Negative Ads

Meg Whitman when running for Governor in California in 2010 was asked by opponent Jerry Brown to stop running negative ads against him. She refused. She lost the election, but no one attributes the loss to her negative ads against Brown. Whitman was strongly backed by Mitt Romney and the two remain friends. Romney, now running for president again, has run very few negative ads against any of his opponents and the ones he has run have been more drawing distinctions between himself and others such as calling Rick Perry a “career politician”. For someone who spent 30 years in politics, that isn’t a “negative ad” so much as a critical distinction.

Other attacks have come from pro-Romney PACs and Newt Gingrich has an incoherent complaint about them.
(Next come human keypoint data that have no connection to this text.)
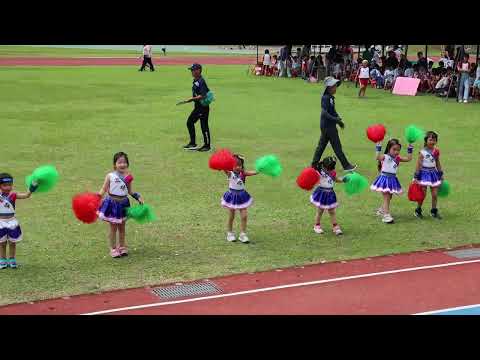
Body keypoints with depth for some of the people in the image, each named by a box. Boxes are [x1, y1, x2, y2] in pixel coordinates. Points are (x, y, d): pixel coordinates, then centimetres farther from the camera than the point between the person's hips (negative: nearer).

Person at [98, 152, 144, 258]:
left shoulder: (128, 177, -1)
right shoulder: (110, 176, -9)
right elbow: (104, 189, -5)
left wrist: (138, 197, 2)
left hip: (123, 203, 3)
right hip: (112, 203, -3)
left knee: (122, 227, 14)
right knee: (113, 227, 5)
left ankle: (122, 247, 27)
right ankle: (113, 249, 16)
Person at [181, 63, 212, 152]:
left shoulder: (201, 82, -19)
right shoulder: (195, 81, 10)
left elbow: (203, 96, -26)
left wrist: (192, 99, -27)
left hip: (203, 107, -10)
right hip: (197, 107, 10)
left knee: (204, 126, -2)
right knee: (190, 122, 13)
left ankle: (207, 146, 9)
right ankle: (192, 144, 20)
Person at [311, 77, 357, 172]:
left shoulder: (331, 97, 8)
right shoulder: (325, 98, -20)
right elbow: (324, 113, -27)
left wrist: (338, 118, 5)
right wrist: (336, 120, -26)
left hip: (325, 126, 9)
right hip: (329, 126, -9)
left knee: (322, 144, 14)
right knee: (337, 147, 0)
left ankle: (314, 164, 19)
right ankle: (346, 166, 8)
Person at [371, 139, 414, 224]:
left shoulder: (397, 158, 7)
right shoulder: (385, 157, -12)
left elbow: (408, 159, 13)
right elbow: (378, 158, -32)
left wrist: (410, 150, 10)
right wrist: (378, 149, -36)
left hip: (392, 179, 7)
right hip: (385, 178, -7)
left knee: (389, 197, 17)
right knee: (387, 197, -10)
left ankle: (381, 210, 38)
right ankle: (386, 215, -12)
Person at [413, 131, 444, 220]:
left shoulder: (436, 151, 3)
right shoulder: (422, 152, -11)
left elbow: (438, 163, 13)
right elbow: (418, 164, -10)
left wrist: (441, 174, 17)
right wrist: (416, 177, -11)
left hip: (433, 173, 4)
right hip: (424, 173, -4)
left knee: (435, 194, 5)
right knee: (423, 194, 0)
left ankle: (434, 211, 20)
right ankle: (418, 210, 18)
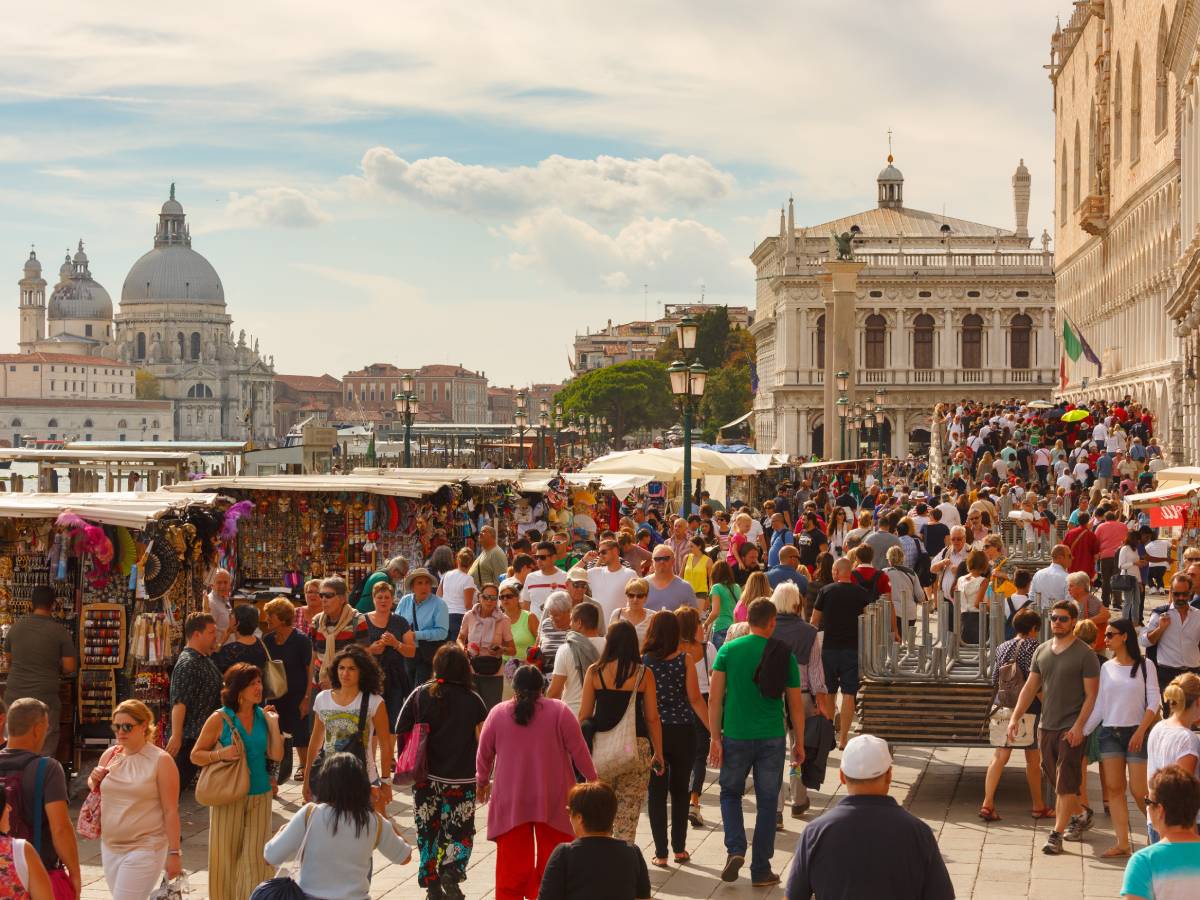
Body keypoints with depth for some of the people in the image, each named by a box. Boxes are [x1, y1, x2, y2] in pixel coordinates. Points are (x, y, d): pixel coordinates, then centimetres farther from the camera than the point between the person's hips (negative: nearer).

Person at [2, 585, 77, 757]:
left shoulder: (15, 627, 3)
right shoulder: (60, 632, -7)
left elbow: (9, 662, 14)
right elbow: (69, 668, -7)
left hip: (14, 695, 3)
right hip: (46, 697, -3)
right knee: (45, 751, 3)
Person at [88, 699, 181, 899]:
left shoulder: (161, 760, -9)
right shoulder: (109, 755, 7)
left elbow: (170, 810, -10)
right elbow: (96, 793, 22)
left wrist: (174, 853, -13)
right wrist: (94, 781, -1)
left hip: (144, 848, -6)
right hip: (110, 846, 6)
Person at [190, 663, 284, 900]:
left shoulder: (263, 716, 5)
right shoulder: (219, 719, -6)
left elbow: (276, 755, 2)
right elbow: (196, 755, -2)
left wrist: (274, 724, -5)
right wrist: (221, 754, -18)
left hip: (260, 795, 3)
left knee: (256, 856, 4)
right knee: (226, 854, 5)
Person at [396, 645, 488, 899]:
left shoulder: (420, 695, -2)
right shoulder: (473, 700, -6)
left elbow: (401, 733, -1)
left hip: (426, 779, 2)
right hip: (461, 780, -2)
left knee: (427, 833, 15)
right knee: (460, 832, 8)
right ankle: (452, 871, -17)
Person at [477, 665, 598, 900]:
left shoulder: (497, 713, 1)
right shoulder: (559, 711, -4)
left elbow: (484, 754, 10)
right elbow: (578, 750, -2)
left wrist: (482, 782, 26)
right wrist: (591, 777, 12)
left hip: (510, 801, 1)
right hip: (552, 801, -1)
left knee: (513, 863, 6)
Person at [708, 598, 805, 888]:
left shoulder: (728, 650, -2)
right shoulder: (784, 655, -2)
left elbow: (714, 698, -6)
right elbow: (796, 704, 2)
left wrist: (715, 738, -1)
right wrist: (799, 744, 12)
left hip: (735, 736, 0)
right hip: (772, 739, 0)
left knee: (730, 793, 19)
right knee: (767, 803, 9)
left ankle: (735, 850, -1)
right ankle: (761, 870, 12)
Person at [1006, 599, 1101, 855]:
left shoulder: (1085, 654, -7)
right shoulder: (1042, 651, 10)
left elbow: (1091, 695, -9)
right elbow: (1030, 687, 13)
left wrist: (1078, 726, -17)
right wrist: (1015, 717, 4)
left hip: (1072, 728, -6)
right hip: (1046, 726, 6)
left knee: (1065, 784, -8)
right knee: (1057, 781, 15)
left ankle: (1057, 835, -8)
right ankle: (1080, 817, 34)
He is angry over some of the ads alleged untruths and has bashed Romney in very personal terms – calling him a liar and asking if he would show those ads to his grandchildren, implying that he should be ashamed…of advertisements Romney did not write, did not approve and did not have anything to do with. In fact, it is illegal for a candidate to have any such involvement with a PAC.

Michael Hirsh in the National Journal notes:

So let’s briefly play out the pretense of the coming days. Gingrich, who along with Santorum remains Romney’s only viable competitor, will huff and puff about the negative ads that Romney’s super PAC ran about him in Iowa. (Actually, all those ads did was point out accurately that Gingrich bears the “baggage” of two decades of expediency, hypocrisy, and flip-flopping in Washington.) Then Newt, who is among the most negative politicians in modern memory, will permit his own super PAC to attack the former Massachusetts governor over his less-than-conservative record.

All of which will do little to help Gingrich achieve what is almost certainly already beyond him, the Republican nomination, and will only boost Romney with the independent and centrist voters he needs to win in the general election, as will the inevitable attacks by Santorum.

Byron York calls Romneys position disingenuous in what is itself a disingenuous claim:

Where Gingrich has been naive, Romney has been disingenuous. Asked Dec. 20 why he didn’t tell the super-PAC to stop the negative ads, Romney answered, “It’s illegal … I’m not allowed to communicate with a super-PAC in any way, shape or form.” Asked the same question the next day — after experts pointed out there was no law or rule preventing him from condemning the negative ads — Romney said, “I’m sure I could go out and say, ‘Hey please don’t do anything negative.’ But you know, this is politics.”

Spot the difference?

York says Romney was disingenuous for…er…accurately citing a law he was being asked to break.

Then when Romney was asked a different question, which was essentially “why don’t you just say you don’t like them instead of actually tell the PAC to pull them”, he didn’t dispute that of course he could say that but what for? Why would he? The guy isn’t against negative campaign ads. So… what is the bit of disingenuousness?